[[ Provided data open ]]
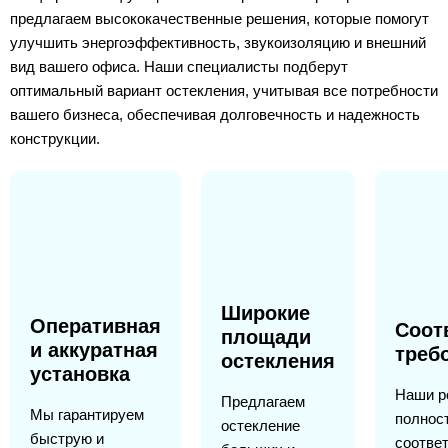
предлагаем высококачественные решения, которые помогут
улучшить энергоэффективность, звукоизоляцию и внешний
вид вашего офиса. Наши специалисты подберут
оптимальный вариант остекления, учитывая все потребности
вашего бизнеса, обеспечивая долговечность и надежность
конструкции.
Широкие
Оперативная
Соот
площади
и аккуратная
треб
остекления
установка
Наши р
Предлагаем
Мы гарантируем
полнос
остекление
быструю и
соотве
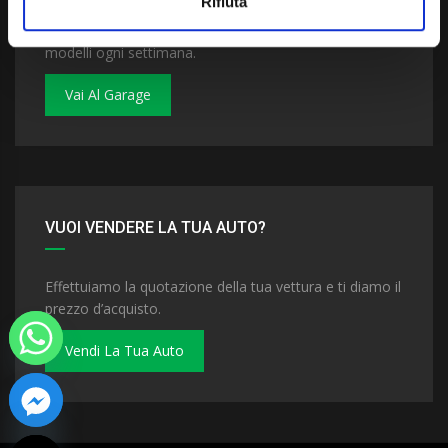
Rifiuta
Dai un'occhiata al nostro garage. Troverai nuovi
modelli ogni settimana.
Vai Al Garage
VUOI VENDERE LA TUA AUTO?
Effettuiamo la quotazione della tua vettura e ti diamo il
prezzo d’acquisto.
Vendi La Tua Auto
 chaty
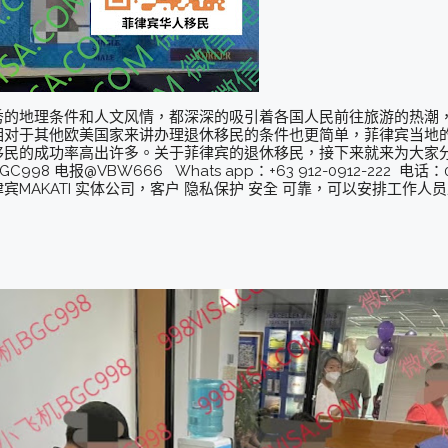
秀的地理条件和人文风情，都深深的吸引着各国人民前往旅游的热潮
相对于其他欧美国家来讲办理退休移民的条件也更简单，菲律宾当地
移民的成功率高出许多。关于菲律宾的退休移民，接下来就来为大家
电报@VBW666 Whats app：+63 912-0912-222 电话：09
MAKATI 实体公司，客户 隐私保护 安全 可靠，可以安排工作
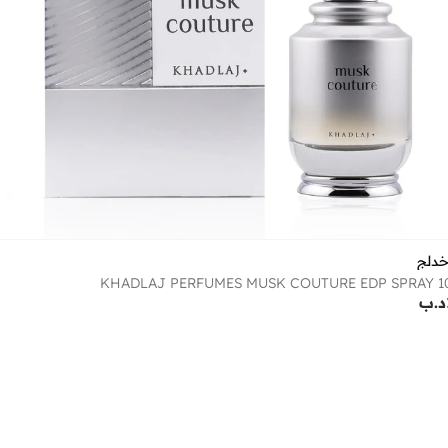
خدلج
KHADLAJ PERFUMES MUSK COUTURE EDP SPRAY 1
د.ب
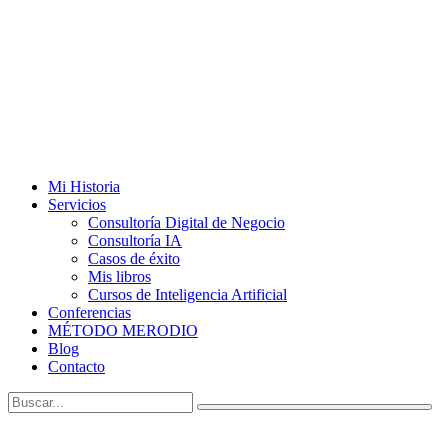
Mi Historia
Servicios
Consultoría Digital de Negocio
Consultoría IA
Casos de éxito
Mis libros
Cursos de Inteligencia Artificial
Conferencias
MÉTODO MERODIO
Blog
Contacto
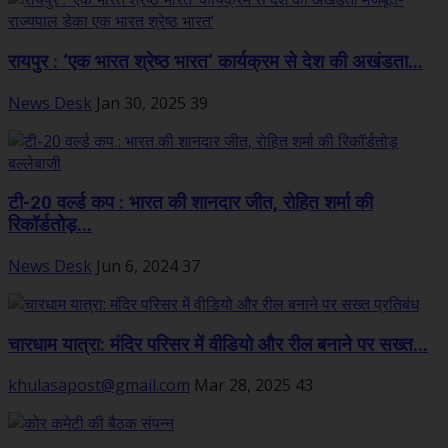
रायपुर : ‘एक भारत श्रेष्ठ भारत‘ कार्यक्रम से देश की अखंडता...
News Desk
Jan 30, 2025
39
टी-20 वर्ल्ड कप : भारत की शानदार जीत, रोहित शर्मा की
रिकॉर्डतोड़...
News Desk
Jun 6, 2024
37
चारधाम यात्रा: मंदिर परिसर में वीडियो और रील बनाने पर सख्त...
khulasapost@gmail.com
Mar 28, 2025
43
[[ Provided data closed ]]
** Work to be completed **
Quote every line of the records above exactly; no picture is to be copied.

** Exercise output **
предлагаем высококачественные решения, которые помогут
улучшить энергоэффективность, звукоизоляцию и внешний
вид вашего офиса. Наши специалисты подберут
оптимальный вариант остекления, учитывая все потребности
вашего бизнеса, обеспечивая долговечность и надежность
конструкции.
Широкие
Оперативная
Соот
площади
и аккуратная
треб
остекления
установка
Наши р
Предлагаем
Мы гарантируем
полнос
остекление
быструю и
соотве
Rifiuta
Dai un'occhiata al nostro garage. Troverai nuovi
modelli ogni settimana.
Vai Al Garage
VUOI VENDERE LA TUA AUTO?
Effettuiamo la quotazione della tua vettura e ti diamo il
prezzo d’acquisto.
Vendi La Tua Auto
 chaty
秀的地理条件和人文风情，都深深的吸引着各国人民前往旅游的热潮
相对于其他欧美国家来讲办理退休移民的条件也更简单，菲律宾当地
移民的成功率高出许多。关于菲律宾的退休移民，接下来就来为大家
电报@VBW666 Whats app：+63 912-0912-222 电话：09
MAKATI 实体公司，客户 隐私保护 安全 可靠，可以安排工作
خدلج
KHADLAJ PERFUMES MUSK COUTURE EDP SPRAY 1
د.ب
Mi Historia
Servicios
Consultoría Digital de Negocio
Consultoría IA
Casos de éxito
Mis libros
Cursos de Inteligencia Artificial
Conferencias
MÉTODO MERODIO
Blog
Contacto
रायपुर : ‘एक भारत श्रेष्ठ भारत‘ कार्यक्रम से देश की अखंडता...
News Desk
Jan 30, 2025
39
टी-20 वर्ल्ड कप : भारत की शानदार जीत, रोहित शर्मा की
रिकॉर्डतोड़...
News Desk
Jun 6, 2024
37
चारधाम यात्रा: मंदिर परिसर में वीडियो और रील बनाने पर सख्त...
khulasapost@gmail.com
Mar 28, 2025
43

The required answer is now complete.